Ontario colleges provoking province-wide strike | National Union of Public and General Employees

Ontario colleges provoking province-wide strike

'No alternative but to go to our membership and seek a strike mandate.' - OPSEU president Warren (Smokey) Thomas.

Warren (Smokey) Thomas, president of the Ontario Public Service Employees Union (OPSEU/NUPGE)Toronto (16 Nov. 2009) - The council representing community colleges in Ontario is refusing to negotiate in good faith, a move that could adversely affect the school year for 200,000 full-time students, says the Ontario Public Service Employees Union (OPSEU/NUPGE).

OPSEU represents 9,000 faculty members employed by the network of 24 colleges across Ontario.

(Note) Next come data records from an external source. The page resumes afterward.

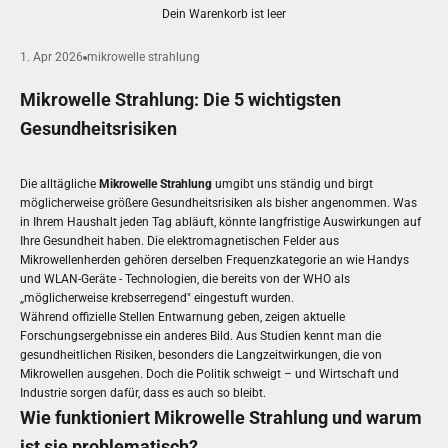
Dein Warenkorb ist leer
1. Apr 2026
mikrowelle strahlung
Mikrowelle Strahlung: Die 5 wichtigsten
Gesundheitsrisiken
Die alltägliche
Mikrowelle Strahlung
umgibt uns ständig und birgt
möglicherweise größere Gesundheitsrisiken als bisher angenommen. Was
in Ihrem Haushalt jeden Tag abläuft, könnte langfristige Auswirkungen auf
Ihre Gesundheit haben. Die elektromagnetischen Felder aus
Mikrowellenherden gehören derselben Frequenzkategorie an wie Handys
und WLAN-Geräte - Technologien, die bereits von der WHO als
„möglicherweise krebserregend" eingestuft wurden.
Während offizielle Stellen Entwarnung geben, zeigen aktuelle
Forschungsergebnisse ein anderes Bild. Aus Studien kennt man die
gesundheitlichen Risiken, besonders die Langzeitwirkungen, die von
Mikrowellen ausgehen. Doch die Politik schweigt – und Wirtschaft und
Industrie sorgen dafür, dass es auch so bleibt.
Wie funktioniert Mikrowelle Strahlung und warum
ist sie problematisch?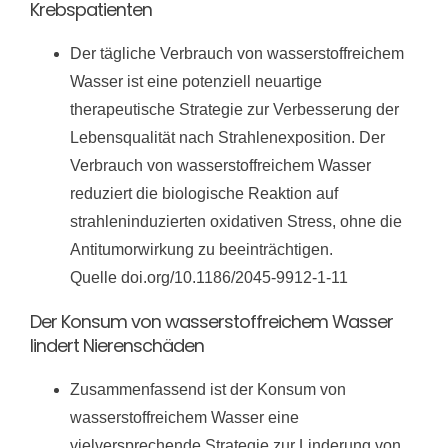
Krebspatienten
Der tägliche Verbrauch von wasserstoffreichem
Wasser ist eine potenziell neuartige
therapeutische Strategie zur Verbesserung der
Lebensqualität nach Strahlenexposition. Der
Verbrauch von wasserstoffreichem Wasser
reduziert die biologische Reaktion auf
strahleninduzierten oxidativen Stress, ohne die
Antitumorwirkung zu beeinträchtigen.
Quelle doi.org/10.1186/2045-9912-1-11
Der Konsum von wasserstoffreichem Wasser
lindert Nierenschäden
Zusammenfassend ist der Konsum von
wasserstoffreichem Wasser eine
vielversprechende Strategie zur Linderung von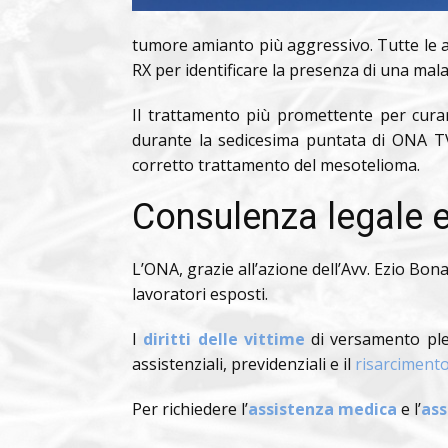
tumore amianto più aggressivo. Tutte le al
RX per identificare la presenza di una mala
Il trattamento più promettente per curar
durante la sedicesima puntata di ONA T
corretto trattamento del mesotelioma.
Consulenza legale e
L’ONA, grazie all’azione dell’Avv. Ezio Bon
lavoratori esposti.
I
diritti delle vittime
di versamento ple
assistenziali, previdenziali e il
risarcimento
Per richiedere l’
assistenza medica
e l’
ass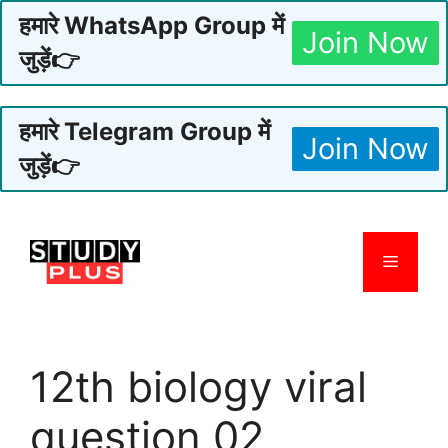
हमारे WhatsApp Group में
Join Now
जुड़ें👉
हमारे Telegram Group में
Join Now
जुड़ें👉
Skip
to
Menu
content
12th biology viral
question 02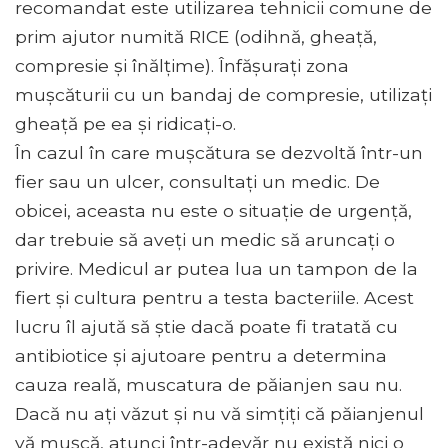
recomandat este utilizarea tehnicii comune de
prim ajutor numită RICE (odihnă, gheață,
compresie și înălțime). Înfășurați zona
mușcăturii cu un bandaj de compresie, utilizați
gheață pe ea și ridicați-o.
În cazul în care mușcătura se dezvoltă într-un
fier sau un ulcer, consultați un medic. De
obicei, aceasta nu este o situație de urgență,
dar trebuie să aveți un medic să aruncați o
privire. Medicul ar putea lua un tampon de la
fiert și cultura pentru a testa bacteriile. Acest
lucru îl ajută să știe dacă poate fi tratată cu
antibiotice și ajutoare pentru a determina
cauza reală, muscatura de păianjen sau nu.
Dacă nu ați văzut și nu vă simțiți că păianjenul
vă mușcă, atunci într-adevăr nu există nici o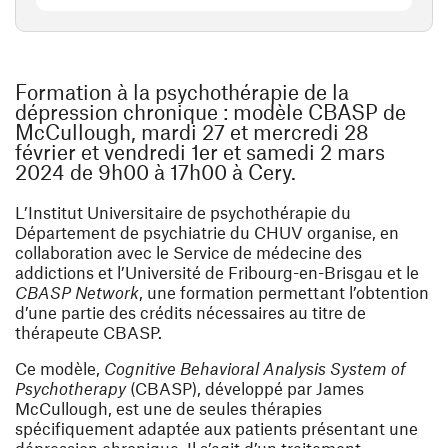
Formation à la psychothérapie de la
dépression chronique : modèle CBASP de
McCullough, mardi 27 et mercredi 28
février et vendredi 1er et samedi 2 mars
2024 de 9h00 à 17h00 à Cery.
L’Institut Universitaire de psychothérapie du
Département de psychiatrie du CHUV organise, en
collaboration avec le Service de médecine des
addictions et l’Université de Fribourg-en-Brisgau et le
CBASP Network
, une formation permettant l’obtention
d’une partie des crédits nécessaires au titre de
thérapeute CBASP.
Ce modèle,
Cognitive Behavioral Analysis System of
Psychotherapy
(CBASP), développé par James
McCullough, est une de seules thérapies
spécifiquement adaptée aux patients présentant une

“Seldom in my experience as a labour activist have I witnessed such arbitrary, misleading and, frankly, undemocratic behaviour as exhibited by negotiators for community colleges,” says OPSEU president Warren (Smokey) Thomas.

“In light of the colleges’ refusal to bargain in good faith the union will have no alternative but to go to our membership and seek a strike mandate. We do not wish to disrupt the school year but this is a ham-fisted attack on educators the likes of which this province has never seen before.”

OPSEU negotiators say the faculty employer – the College Compensation and Appoints Council (CCAC) – has reneged on promises made to improve quality of education for students.

The council had been a party to an independently-chaired workload task force that examined workloads, academic freedom and quality of education following a three-week strike of faculty in 2006. A unanimous report from the panel was released in March 2009.

Unprecedented workload

“If this so-called contract is rammed through like the council says it will be, one in five faculty members in Ontario will experience an unprecedented increase in workload. This will have a profoundly negative impact on the quality of education in Ontario at a time when the economy is suffering and we require a better educated workforce to meet global challenges,” says Ted Montgomery, chair of OPSEU’s bargaining team and president of Local 560 at Seneca College in Toronto.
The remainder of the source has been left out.